- Directed by: I. Freleng
- Story by: Tedd Pierce
- Starring: Mel Blanc Martha Wentworth (uncredited)
- Music by: Carl Stalling
- Animation by: Ken Champin Virgil Ross Arthur Davis Gerry Chiniquy
- Layouts by: Hawley Pratt
- Backgrounds by: Paul Julian
- Color process: Technicolor
- Production company: Warner Bros. Cartoons
- Distributed by: Warner Bros. Pictures The Vitaphone Corporation
- Release date: May 20, 1950;
- Running time: 6 mins
- Language: English

= His Bitter Half =

His Bitter Half is a 1950 Warner Bros. Merrie Melodies short, directed by Friz Freleng with a story by Tedd Pierce. The cartoon was released on May 20, 1950, and stars Daffy Duck. The voices are performed by Mel Blanc and Martha Wentworth.

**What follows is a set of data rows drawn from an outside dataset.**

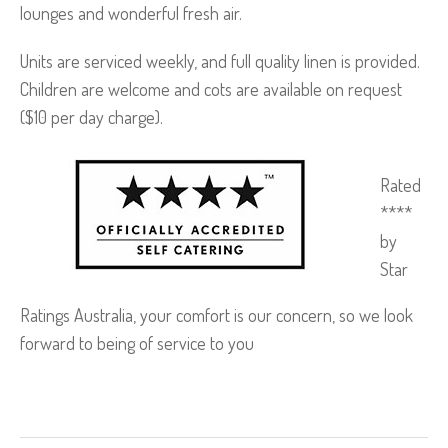
lounges and wonderful fresh air.
Units are serviced weekly, and full quality linen is provided.
Children are welcome and cots are available on request
($10 per day charge).
Rated
****
by
Star
Ratings Australia, your comfort is our concern, so we look
forward to being of service to you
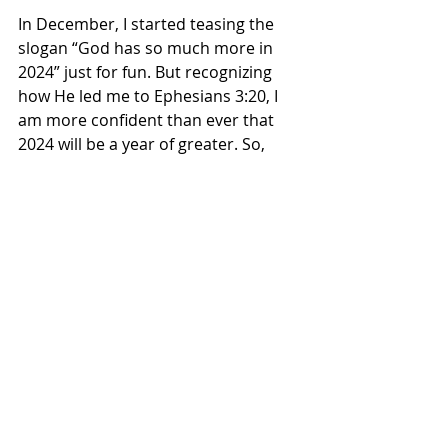
In December, I started teasing the 
slogan “God has so much more in 
2024” just for fun. But recognizing 
how He led me to Ephesians 3:20, I 
am more confident than ever that 
2024 will be a year of greater. So, 
buckle up for the greatest year of 
your life and power up for a year of 
insanity that not even Walt Disney 
could have envisioned.
Rev. Isaac Hayes is an Assistant Pastor 
at the Apostolic Church of God in 
Chicago, Illinois, and author of 
Men 
After God’s Heart: 10 Principles of 
Brotherly Love
. He is also a doctoral 
student at Trinity Evangelical Divinity 
School. Follow Rev. Hayes on 
F
acebook
, 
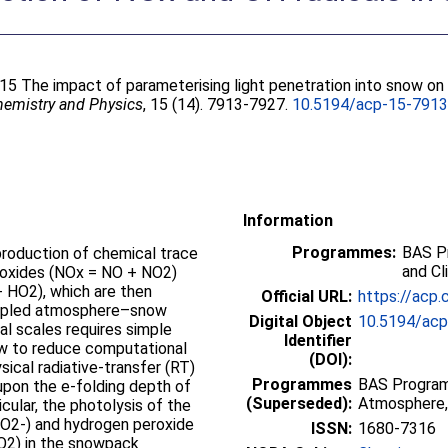
015 The impact of parameterising light penetration into snow o
emistry and Physics
, 15 (14). 7913-7927.
10.5194/acp-15-791
Information
Programmes:
BAS P
roduction of chemical trace
and Cl
n oxides (NOx = NO + NO2)
+ HO2), which are then
Official URL:
https://acp.
oupled atmosphere–snow
Digital Object
10.5194/ac
l scales requires simple
Identifier
now to reduce computational
(DOI):
ical radiative-transfer (RT)
Programmes
BAS Progra
pon the e-folding depth of
(Superseded):
Atmosphere,
ticular, the photolysis of the
 (NO2-) and hydrogen peroxide
ISSN:
1680-7316
NO2) in the snowpack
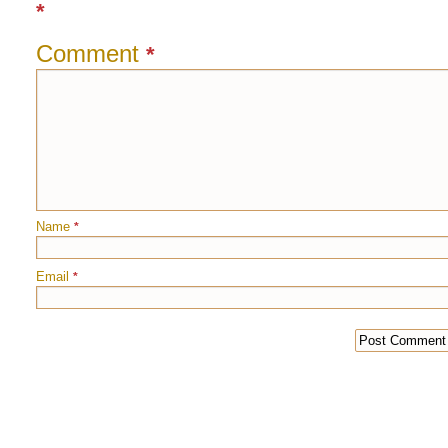
*
Comment
*
Name
*
Email
*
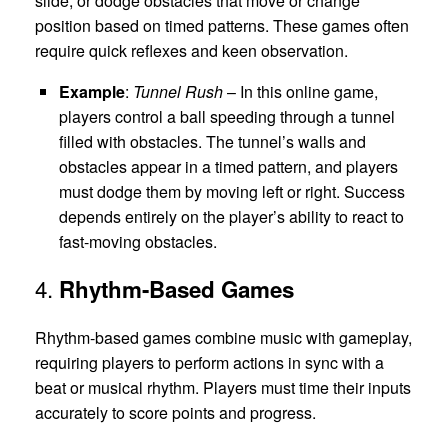
slide, or dodge obstacles that move or change
position based on timed patterns. These games often
require quick reflexes and keen observation.
Example
:
Tunnel Rush
– In this online game,
players control a ball speeding through a tunnel
filled with obstacles. The tunnel’s walls and
obstacles appear in a timed pattern, and players
must dodge them by moving left or right. Success
depends entirely on the player’s ability to react to
fast-moving obstacles.
4.
Rhythm-Based Games
Rhythm-based games combine music with gameplay,
requiring players to perform actions in sync with a
beat or musical rhythm. Players must time their inputs
accurately to score points and progress.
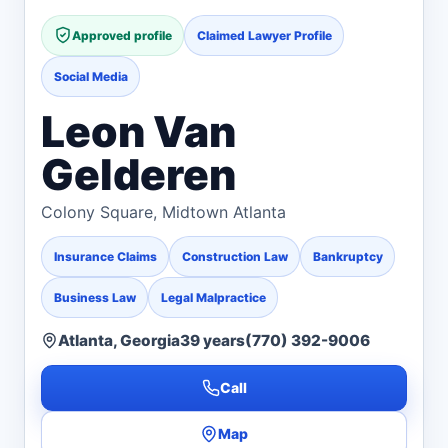
Approved profile
Claimed Lawyer Profile
Social Media
Leon Van
Gelderen
Colony Square, Midtown Atlanta
Insurance Claims
Construction Law
Bankruptcy
Business Law
Legal Malpractice
Atlanta, Georgia
39 years
(770) 392-9006
Call
Map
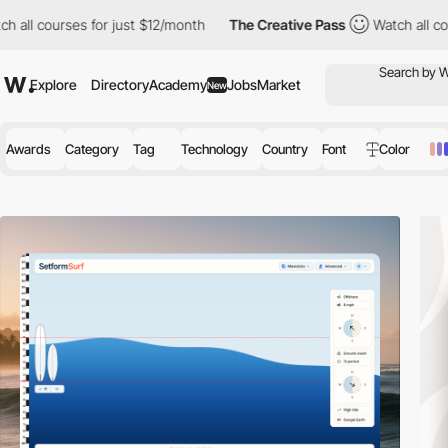
 for just $12/month
The Creative Pass
Watch all courses for just
Explore
Directory
Academy
Jobs
Market
New
Awards
Category
Tag
Technology
Country
Font
Color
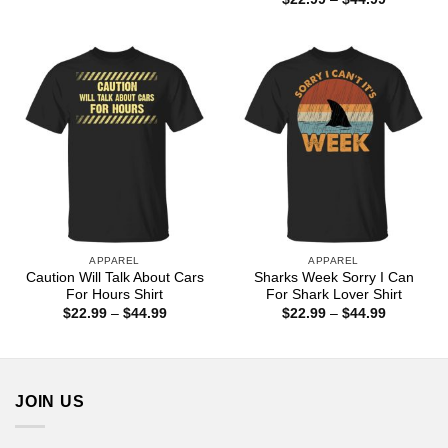
$22.99
range:
through
$22.99
$44.99
through
$44.99
APPAREL
APPAREL
Caution Will Talk About Cars
Sharks Week Sorry I Can
For Hours Shirt
For Shark Lover Shirt
Price
Price
$
22.99
–
$
44.99
$
22.99
–
$
44.99
range:
range:
$22.99
$22.99
through
through
$44.99
$44.99
JOIN US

Both His Bitter Half and Freleng's 1962 Yosemite Sam short Honey's Money have a similar plot: a fortune-seeking bachelor marrying an ugly mean widow, whose true personality is revealed only after the wedding, and, after forced to do backbreaking housechores, being made to care for her child, introduced (to both the main protagonist and the audience) only after the marriage is legalized. The child in both shorts is named Wentworth; here, Wentworth is a normal sized brat who causes trouble, with Daffy suffering the consequences of his son's actions. (In Honey's Money, Wentworth is a giant 3-year-old whose heavy weight is a problem for Sam, but his attitude is friendly to Sam, who tries to bump him off to keep the money for himself.) The differing personalities of the two Wentworths results in different executions for each cartoon.

His Bitter Half was reused as a clip in a 1980 TV special where Daffy tells his life's struggles in an attempt to produce a movie about Duck Dodgers. The latter part of the title is a pun on the phrase "better half", meaning someone's romantic partner.

==Plot==
Daffy learns that a refined lady duck with a high income is seeking someone to marry. After the requisite courtship and marriage, Daffy looks forward to a life of luxury. However, the lady duck, whose personality is as domineering as her size, immediately orders Daffy to do the housework. After an afternoon of exhausting tasks, he is startled by the appearance of the lady duck's rambunctious son Wentworth, whom Daffy wants nothing to do with.

After being scalped playing cowboys and Indians, Daffy is made to take Wentworth to the amusement park after being shown the bank book. At the amusement park, Daffy tries his luck at a shooting gallery, but each time he takes a shot, Wentworth uses a slingshot to bean the back of the barker's head, who angrily socks Daffy without even bothering to look from behind. His disgusted wife assumes that Daffy is "fried to the gills" and orders him to go to bed, since he has got to help Wentworth shoot off fireworks on the Fourth of July. The holiday begins with Daffy taking the brunt of a fireworks mishap, followed by Wentworth disguising himself as a lit firecracker. Daffy, wanting to teach the brat a lesson, thinks he has found him and begins to discipline him, only to see the disguised Wentworth racing by, just seconds before the firecracker explodes.

The lady duck then demands that Daffy take Wentworth to the zoo. Despite a threat from his wife to pluck every feather from Daffy's body if he refuses, Daffy stands his ground and instead walks out through the door with packed suitcases in hand, retorting that no one is gonna tell him what to do. However, his body (below the shoulders) has been stripped clean of feathers, just as the lady duck had promised. Nevertheless, he leaves and does not look back.

==Home media==
This short is available on the Looney Tunes Collector's Choice: Volume 1 Blu-ray.